DATA PROVIDED

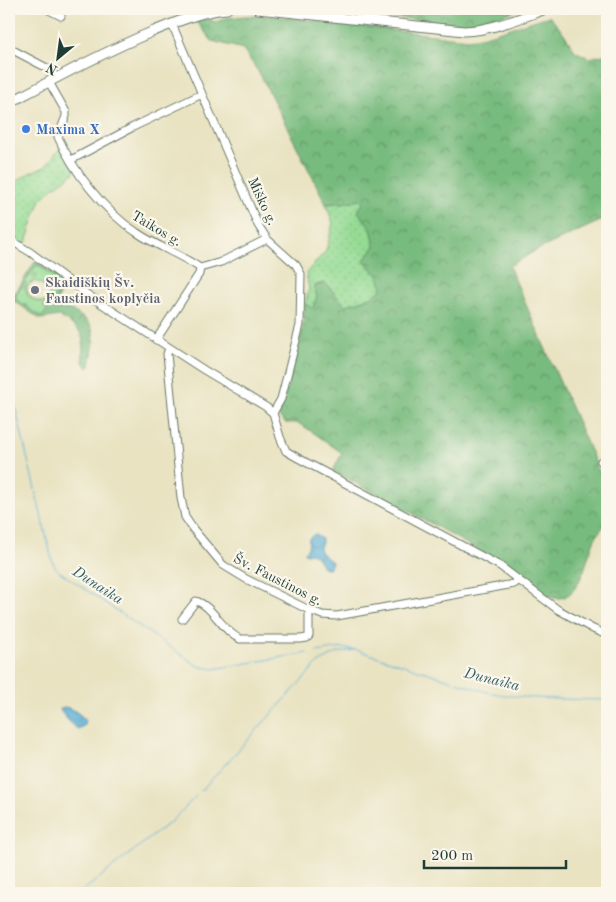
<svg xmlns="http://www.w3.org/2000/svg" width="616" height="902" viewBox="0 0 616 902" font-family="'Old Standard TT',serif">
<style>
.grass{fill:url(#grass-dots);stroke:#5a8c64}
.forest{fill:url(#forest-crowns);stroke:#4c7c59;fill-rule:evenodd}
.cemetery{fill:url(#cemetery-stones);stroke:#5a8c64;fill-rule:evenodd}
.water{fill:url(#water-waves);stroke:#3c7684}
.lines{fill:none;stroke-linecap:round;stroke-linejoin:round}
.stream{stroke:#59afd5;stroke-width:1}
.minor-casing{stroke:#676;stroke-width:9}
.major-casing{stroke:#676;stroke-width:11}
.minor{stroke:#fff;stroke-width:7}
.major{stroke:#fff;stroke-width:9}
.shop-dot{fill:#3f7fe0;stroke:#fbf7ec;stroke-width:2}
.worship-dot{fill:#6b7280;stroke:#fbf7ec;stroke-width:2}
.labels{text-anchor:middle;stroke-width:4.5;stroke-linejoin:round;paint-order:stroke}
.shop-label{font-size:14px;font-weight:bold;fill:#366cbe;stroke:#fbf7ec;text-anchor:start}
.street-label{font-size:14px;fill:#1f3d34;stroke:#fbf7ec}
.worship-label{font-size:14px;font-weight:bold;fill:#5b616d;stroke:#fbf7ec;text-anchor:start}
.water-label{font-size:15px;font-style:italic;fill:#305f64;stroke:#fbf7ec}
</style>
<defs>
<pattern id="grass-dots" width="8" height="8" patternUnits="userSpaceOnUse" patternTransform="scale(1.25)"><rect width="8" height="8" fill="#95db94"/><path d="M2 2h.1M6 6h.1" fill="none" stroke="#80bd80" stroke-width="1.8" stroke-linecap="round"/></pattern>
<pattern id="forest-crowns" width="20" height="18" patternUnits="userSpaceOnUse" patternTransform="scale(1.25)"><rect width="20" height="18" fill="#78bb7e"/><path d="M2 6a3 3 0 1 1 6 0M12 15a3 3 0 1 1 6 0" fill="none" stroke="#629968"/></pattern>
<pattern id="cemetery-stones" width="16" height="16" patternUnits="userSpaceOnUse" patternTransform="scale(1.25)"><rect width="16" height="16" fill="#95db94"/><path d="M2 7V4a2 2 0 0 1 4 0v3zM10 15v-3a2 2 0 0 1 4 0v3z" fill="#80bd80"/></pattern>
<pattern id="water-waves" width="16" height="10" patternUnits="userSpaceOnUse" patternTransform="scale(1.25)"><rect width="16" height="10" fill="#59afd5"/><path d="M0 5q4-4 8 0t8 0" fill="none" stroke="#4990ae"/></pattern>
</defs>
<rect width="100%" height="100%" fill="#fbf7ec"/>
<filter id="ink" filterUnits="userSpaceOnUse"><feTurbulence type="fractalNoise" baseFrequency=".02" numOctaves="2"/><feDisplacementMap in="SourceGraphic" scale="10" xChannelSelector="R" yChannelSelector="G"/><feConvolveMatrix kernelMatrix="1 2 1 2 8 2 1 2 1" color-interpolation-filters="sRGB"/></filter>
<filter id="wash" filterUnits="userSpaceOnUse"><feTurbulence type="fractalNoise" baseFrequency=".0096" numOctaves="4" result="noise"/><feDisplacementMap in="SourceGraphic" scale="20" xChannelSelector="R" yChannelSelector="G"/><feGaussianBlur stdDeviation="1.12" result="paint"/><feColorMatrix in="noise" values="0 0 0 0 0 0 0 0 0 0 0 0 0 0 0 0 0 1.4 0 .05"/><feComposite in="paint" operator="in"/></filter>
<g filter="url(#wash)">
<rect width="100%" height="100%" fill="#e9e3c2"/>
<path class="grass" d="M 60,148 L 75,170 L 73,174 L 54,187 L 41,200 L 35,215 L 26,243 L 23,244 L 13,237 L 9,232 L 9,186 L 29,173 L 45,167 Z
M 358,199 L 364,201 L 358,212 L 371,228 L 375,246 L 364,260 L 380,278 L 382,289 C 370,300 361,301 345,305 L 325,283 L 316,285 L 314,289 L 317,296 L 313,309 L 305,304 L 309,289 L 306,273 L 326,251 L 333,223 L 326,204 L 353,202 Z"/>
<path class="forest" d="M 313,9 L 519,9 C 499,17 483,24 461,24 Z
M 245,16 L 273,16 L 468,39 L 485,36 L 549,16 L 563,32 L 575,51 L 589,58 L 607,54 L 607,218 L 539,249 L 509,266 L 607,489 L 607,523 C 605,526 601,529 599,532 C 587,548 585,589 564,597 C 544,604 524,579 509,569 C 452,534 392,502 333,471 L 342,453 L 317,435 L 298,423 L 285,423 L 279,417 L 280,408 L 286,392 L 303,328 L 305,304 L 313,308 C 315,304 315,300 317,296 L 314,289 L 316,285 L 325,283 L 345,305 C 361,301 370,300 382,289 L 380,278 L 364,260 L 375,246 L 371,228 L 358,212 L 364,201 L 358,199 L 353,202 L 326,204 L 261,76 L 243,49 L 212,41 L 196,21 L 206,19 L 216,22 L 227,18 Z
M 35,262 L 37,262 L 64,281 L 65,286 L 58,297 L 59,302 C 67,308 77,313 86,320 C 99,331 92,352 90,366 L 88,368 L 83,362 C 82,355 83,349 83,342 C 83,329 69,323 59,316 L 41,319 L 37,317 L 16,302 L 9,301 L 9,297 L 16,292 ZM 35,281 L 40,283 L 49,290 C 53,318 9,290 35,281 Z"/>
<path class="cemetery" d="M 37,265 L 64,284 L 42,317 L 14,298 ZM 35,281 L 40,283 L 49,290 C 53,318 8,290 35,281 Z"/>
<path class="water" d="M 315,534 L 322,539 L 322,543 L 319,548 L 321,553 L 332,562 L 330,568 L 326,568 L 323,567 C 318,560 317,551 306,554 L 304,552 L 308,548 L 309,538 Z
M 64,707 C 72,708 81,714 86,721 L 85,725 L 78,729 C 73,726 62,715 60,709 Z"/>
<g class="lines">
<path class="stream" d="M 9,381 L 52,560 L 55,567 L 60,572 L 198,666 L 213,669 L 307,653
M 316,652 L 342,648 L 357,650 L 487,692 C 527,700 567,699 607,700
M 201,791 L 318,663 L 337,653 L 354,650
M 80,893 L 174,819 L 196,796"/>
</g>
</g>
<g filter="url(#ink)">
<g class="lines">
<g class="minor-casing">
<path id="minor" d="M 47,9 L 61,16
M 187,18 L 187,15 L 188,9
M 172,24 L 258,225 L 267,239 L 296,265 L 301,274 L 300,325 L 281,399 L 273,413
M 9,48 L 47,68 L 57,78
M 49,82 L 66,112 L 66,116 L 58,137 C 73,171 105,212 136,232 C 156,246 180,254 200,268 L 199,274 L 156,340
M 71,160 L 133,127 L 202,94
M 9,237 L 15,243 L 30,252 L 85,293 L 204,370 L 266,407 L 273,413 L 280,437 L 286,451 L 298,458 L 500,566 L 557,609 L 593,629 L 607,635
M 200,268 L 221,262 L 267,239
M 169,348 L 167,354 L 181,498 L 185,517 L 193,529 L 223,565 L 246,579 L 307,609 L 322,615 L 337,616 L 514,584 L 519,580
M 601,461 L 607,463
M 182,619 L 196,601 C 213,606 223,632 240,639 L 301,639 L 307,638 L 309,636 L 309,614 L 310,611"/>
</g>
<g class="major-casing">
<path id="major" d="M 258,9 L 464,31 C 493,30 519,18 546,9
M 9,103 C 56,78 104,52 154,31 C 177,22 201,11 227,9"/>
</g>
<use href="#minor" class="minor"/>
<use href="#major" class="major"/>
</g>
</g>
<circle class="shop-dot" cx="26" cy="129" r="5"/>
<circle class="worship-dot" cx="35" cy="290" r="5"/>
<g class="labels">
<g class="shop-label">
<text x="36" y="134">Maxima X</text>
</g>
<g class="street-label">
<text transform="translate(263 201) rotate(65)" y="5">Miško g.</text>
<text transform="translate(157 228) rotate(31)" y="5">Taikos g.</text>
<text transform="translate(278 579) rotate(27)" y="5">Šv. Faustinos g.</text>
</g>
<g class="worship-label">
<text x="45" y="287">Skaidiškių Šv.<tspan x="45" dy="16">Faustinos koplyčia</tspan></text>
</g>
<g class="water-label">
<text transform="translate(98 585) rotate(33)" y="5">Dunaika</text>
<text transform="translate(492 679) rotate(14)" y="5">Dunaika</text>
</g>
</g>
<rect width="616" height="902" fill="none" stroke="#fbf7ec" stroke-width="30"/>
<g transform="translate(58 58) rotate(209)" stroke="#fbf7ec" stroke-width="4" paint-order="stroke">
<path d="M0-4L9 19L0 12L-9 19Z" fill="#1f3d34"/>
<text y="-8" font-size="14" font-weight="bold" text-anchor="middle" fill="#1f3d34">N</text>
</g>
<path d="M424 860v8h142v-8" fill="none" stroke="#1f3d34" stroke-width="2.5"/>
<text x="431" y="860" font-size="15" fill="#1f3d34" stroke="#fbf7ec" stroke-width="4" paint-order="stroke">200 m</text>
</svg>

--

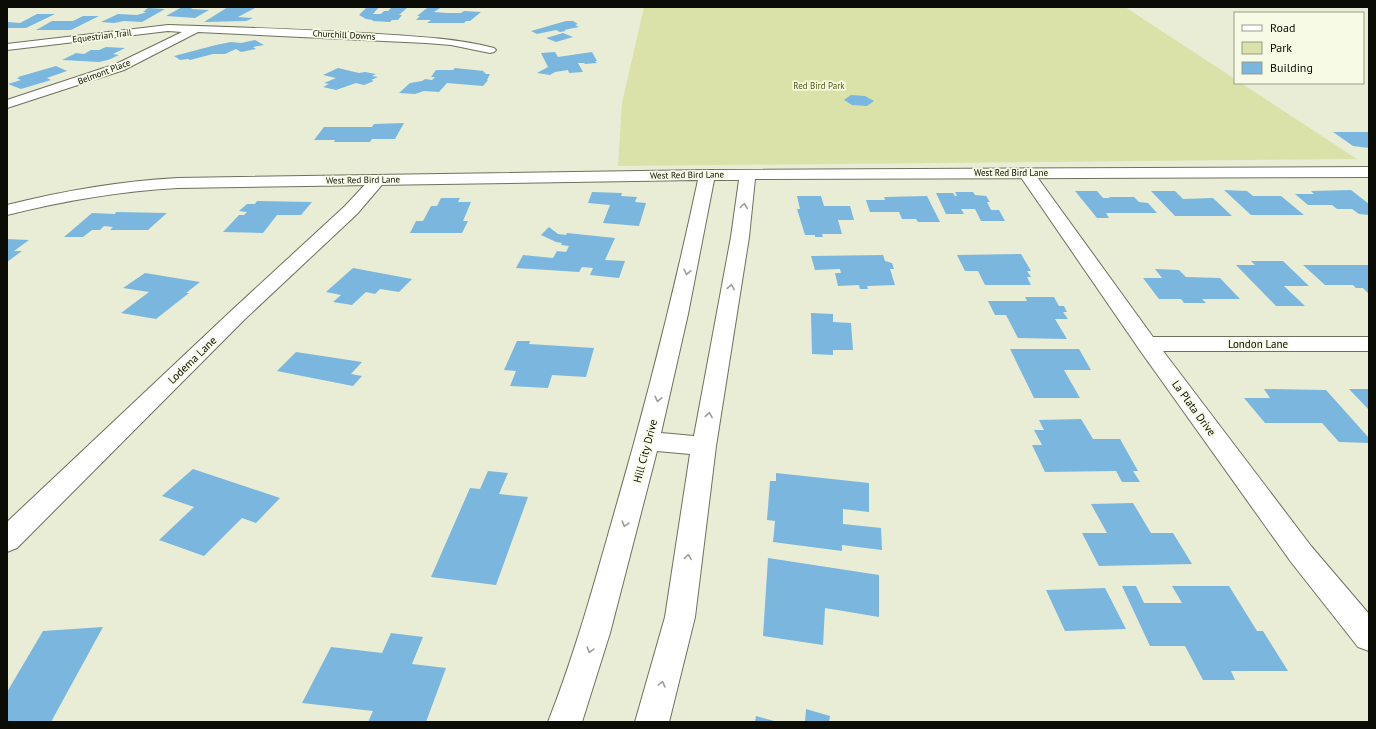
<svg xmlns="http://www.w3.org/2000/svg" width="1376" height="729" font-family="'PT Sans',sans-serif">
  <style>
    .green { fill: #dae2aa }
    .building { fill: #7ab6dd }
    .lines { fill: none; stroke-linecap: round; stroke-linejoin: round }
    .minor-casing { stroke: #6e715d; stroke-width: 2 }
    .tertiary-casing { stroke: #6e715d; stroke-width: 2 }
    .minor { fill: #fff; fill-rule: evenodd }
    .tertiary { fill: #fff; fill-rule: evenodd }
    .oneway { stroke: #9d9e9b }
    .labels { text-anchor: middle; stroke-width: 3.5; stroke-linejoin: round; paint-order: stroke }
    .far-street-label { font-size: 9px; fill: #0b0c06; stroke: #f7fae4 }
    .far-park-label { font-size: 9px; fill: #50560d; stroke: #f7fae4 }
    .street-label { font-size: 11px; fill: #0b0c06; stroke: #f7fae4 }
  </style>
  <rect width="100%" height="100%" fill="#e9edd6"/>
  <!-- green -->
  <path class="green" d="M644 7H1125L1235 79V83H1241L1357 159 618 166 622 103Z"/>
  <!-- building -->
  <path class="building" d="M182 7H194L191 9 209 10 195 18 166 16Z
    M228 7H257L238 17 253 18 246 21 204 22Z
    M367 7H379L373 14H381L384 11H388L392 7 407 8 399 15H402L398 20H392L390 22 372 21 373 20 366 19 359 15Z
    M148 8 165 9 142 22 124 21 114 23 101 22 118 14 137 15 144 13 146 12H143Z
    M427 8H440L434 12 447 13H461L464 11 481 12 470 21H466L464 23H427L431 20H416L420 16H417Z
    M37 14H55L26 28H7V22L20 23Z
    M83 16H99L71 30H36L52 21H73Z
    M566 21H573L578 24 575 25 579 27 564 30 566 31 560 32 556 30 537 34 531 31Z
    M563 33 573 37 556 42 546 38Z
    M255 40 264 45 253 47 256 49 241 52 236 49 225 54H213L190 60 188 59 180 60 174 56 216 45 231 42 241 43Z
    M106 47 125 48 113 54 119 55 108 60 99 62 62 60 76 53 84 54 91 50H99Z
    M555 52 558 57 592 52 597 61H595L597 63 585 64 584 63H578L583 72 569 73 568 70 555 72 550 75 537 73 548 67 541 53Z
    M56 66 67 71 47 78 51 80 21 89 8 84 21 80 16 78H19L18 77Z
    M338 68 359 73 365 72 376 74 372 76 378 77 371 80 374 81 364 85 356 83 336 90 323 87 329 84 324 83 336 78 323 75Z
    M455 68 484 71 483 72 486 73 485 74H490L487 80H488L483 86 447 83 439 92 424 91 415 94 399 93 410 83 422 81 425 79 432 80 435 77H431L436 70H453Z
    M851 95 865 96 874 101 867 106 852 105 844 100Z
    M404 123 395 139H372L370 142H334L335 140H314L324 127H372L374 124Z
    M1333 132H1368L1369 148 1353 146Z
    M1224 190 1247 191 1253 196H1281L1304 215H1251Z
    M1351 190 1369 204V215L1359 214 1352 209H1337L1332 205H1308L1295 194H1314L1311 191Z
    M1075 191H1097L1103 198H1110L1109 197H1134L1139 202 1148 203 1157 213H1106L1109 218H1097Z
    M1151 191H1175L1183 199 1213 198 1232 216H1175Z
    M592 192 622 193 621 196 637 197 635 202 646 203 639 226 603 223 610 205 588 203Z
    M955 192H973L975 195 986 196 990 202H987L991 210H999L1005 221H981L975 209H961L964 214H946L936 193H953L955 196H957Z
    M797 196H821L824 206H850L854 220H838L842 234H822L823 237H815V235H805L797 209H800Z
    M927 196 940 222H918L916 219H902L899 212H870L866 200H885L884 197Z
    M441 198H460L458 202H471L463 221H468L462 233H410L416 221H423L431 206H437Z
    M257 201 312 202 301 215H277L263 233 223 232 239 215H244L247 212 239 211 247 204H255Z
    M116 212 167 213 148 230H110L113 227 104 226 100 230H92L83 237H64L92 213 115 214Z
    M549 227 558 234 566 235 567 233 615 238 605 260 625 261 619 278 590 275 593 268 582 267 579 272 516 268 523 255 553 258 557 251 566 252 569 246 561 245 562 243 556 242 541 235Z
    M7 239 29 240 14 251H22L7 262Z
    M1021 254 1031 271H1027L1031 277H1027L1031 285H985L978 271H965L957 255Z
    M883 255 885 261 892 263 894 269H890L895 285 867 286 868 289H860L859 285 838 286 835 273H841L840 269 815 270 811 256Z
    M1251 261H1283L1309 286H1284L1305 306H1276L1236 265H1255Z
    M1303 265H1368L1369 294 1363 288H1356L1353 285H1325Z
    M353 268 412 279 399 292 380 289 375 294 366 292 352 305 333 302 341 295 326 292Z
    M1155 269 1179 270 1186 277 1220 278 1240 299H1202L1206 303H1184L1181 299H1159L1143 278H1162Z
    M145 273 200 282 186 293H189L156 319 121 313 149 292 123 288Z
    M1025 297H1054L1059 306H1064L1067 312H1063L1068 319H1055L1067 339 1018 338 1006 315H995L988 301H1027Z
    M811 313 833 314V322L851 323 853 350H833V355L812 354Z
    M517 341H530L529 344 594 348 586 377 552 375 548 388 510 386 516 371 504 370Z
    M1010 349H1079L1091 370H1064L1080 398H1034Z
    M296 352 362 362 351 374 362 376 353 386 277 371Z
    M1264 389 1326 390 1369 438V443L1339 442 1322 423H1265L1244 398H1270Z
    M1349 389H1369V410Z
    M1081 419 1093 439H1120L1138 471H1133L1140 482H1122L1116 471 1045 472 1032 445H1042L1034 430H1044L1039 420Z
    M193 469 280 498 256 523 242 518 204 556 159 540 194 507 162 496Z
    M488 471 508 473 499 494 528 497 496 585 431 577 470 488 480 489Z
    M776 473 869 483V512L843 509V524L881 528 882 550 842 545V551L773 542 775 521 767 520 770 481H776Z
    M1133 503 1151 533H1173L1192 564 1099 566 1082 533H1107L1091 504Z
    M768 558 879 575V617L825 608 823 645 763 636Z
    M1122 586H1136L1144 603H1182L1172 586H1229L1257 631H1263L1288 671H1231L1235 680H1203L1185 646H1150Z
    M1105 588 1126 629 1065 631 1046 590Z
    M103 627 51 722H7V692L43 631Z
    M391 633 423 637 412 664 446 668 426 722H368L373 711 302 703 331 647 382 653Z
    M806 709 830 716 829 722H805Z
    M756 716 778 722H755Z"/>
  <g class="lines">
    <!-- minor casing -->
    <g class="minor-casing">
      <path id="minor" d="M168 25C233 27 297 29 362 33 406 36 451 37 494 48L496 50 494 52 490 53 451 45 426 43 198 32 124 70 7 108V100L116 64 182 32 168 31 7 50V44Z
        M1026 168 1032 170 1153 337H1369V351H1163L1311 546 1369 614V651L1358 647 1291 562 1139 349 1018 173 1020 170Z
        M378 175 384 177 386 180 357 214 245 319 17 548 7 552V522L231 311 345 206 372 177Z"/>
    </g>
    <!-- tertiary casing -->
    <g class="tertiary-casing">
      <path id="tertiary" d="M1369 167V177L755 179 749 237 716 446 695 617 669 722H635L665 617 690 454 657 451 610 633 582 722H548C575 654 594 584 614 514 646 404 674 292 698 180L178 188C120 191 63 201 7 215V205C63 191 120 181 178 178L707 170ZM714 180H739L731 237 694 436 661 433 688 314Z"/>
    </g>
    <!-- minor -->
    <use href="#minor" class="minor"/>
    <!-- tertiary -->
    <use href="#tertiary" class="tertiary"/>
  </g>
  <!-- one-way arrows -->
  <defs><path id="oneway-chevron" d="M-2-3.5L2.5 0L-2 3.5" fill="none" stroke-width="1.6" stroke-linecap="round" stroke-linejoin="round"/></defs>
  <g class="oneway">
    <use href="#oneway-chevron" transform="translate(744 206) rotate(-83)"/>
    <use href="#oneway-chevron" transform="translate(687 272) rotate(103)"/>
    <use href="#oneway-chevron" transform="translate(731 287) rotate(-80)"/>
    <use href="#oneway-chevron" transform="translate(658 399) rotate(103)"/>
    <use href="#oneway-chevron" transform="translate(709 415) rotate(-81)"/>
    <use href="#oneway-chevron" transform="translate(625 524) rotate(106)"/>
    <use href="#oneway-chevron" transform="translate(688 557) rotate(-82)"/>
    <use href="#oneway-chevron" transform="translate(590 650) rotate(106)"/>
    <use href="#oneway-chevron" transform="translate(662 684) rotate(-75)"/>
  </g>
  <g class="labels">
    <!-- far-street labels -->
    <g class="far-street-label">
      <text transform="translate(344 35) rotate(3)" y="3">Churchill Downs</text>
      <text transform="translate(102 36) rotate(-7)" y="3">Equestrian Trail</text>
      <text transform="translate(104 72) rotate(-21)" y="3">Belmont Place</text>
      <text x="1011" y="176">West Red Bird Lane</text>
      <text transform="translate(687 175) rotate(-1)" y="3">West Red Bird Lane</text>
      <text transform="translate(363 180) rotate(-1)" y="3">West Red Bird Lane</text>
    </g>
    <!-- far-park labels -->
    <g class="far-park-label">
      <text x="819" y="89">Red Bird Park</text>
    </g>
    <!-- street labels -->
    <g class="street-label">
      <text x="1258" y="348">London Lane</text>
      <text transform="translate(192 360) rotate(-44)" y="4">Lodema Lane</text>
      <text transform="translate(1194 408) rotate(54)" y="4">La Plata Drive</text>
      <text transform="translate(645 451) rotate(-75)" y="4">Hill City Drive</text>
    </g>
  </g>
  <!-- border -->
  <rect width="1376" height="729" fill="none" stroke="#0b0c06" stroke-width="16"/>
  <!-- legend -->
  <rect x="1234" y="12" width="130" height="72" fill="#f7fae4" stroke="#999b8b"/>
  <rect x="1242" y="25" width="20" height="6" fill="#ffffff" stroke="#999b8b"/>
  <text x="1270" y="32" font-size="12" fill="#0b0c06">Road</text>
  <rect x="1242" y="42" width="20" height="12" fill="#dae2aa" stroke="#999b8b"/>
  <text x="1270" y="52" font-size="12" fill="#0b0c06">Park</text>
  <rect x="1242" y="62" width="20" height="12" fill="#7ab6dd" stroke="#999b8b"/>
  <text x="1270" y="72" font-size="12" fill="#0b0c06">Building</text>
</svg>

WHAT YOU NEED TO DO
Among the entries above, how many lines have the string "serif" in them? Only the number should be given.

SOLUTION TO THIS PROBLEM
2